# Solving Reinforcement Learning Racetrack Exercise with Off-policy Monte Carlo Control

In the section Off-policy Monte Carlo Control of the book Reinforcement Learning: An Introduction 2nd Edition (page 112), the author left us with an interesting exercise: using the weighted importance sampling off-policy Monte Carlo method to find the fastest way driving on both tracks. This exercise is comprehensive that asks us to consider and build almost every component of a reinforcement learning task, like the environment, agent, reward, actions, conditions of termination, and the algorithm. Solving this exercise is fun and helps us build a solid understanding of the interaction between algorithm and environment, the importance of a correct episodic task definition, and how the value initialization affects the training outcome. Through this post, I hope to share my understanding and solution to this exercise with everyone interested in reinforcement learning.

As mentioned above, this exercise asks us to find a policy that makes a race car drive from the starting line to the finishing line as fast as possible without running into gravel or off the track. After carefully reading the exercise descriptions, I listed some key points that are essential to complete this task:

• Map representation: maps in this context are actually 2D matrices with (row_index, column_index) as coordinates. The value of each cell represents the state of that cell; for instance, we can use 0 to describe gravel, 1 for the track surface, 0.4 for the starting region, and 0.8 for the finishing line. Any row and column index outside the matrix can be considered as out-of-boundary.
• Car representation: we can directly use the matrix’s coordinates to represent the car’s position;
• Velocity and control: the velocity space is discrete and consists of horizontal and vertical speeds that can be represented as a tuple (row_speed, col_speed). The speed limit on both axes is (-5, 5) and incremented by +1, 0, and -1 on each axis in each step; therefore, there are a total of 9 possible actions in each step. Literally, the speed cannot be both zero except at the starting line, and the vertical velocity, or row speed, cannot be negative as we don’t want our car to drive back to the starting line.
• Reward and episode: the reward for each step before crossing the finishing line is -1. When the car runs out of the track, it’ll be reset to one of the starting cells. The episode ends ONLY when the car successfully crosses the finishing line.
• Starting states: we randomly choose starting cell for the car from the starting line; the car’s initial speed is (0, 0) according to the exercise’s description.
• Zero-acceleration challenge: the author proposes a small zero-acceleration challenge that, at each time step, with 0.1 probability, the action will not take effect and the car will remain at its previous speed. We can implement this challenge in training instead of adding the feature to the environment.

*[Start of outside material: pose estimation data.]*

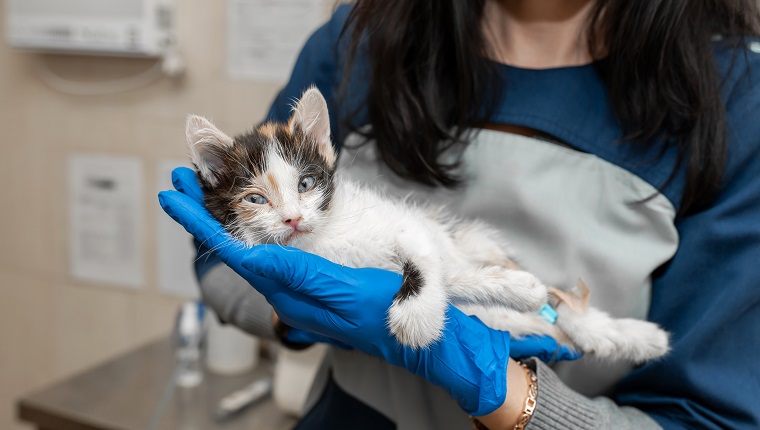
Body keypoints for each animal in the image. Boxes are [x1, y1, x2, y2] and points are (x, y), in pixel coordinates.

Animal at [187, 87, 668, 362]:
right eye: (255, 199)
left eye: (305, 184)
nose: (292, 217)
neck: (322, 242)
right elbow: (450, 277)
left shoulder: (404, 224)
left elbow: (425, 262)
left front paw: (418, 315)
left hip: (472, 237)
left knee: (558, 305)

The solution to the exercise is separated into two posts; in this post, we’ll focus on building a racetrack environment. The file structure of this exercise is as follows:

|-- race_track_env
| |-- maps
| | |-- build_tracks.py // this file is used to generate track maps
| | |-- track_a.npy // track a data
| | |-- track_b.npy // track b data
| |-- race_track.py // race track environment
|-- exercise_5_12_racetrack.py // the solution to this exercise

And the libraries used in this implementation are as follows:

python==3.9.16
numpy==1.24.3
matplotlib==3.7.1
pygame==2.5.0

We can represent track maps as 2D matrices with different values indicating track states. I want to be loyal to the exercise, so I’m trying to build the same maps shown in the book by assigning matrix values manually. The maps will be saved as separate .npy files so that the environment can read the file in training instead of generating them in the runtime.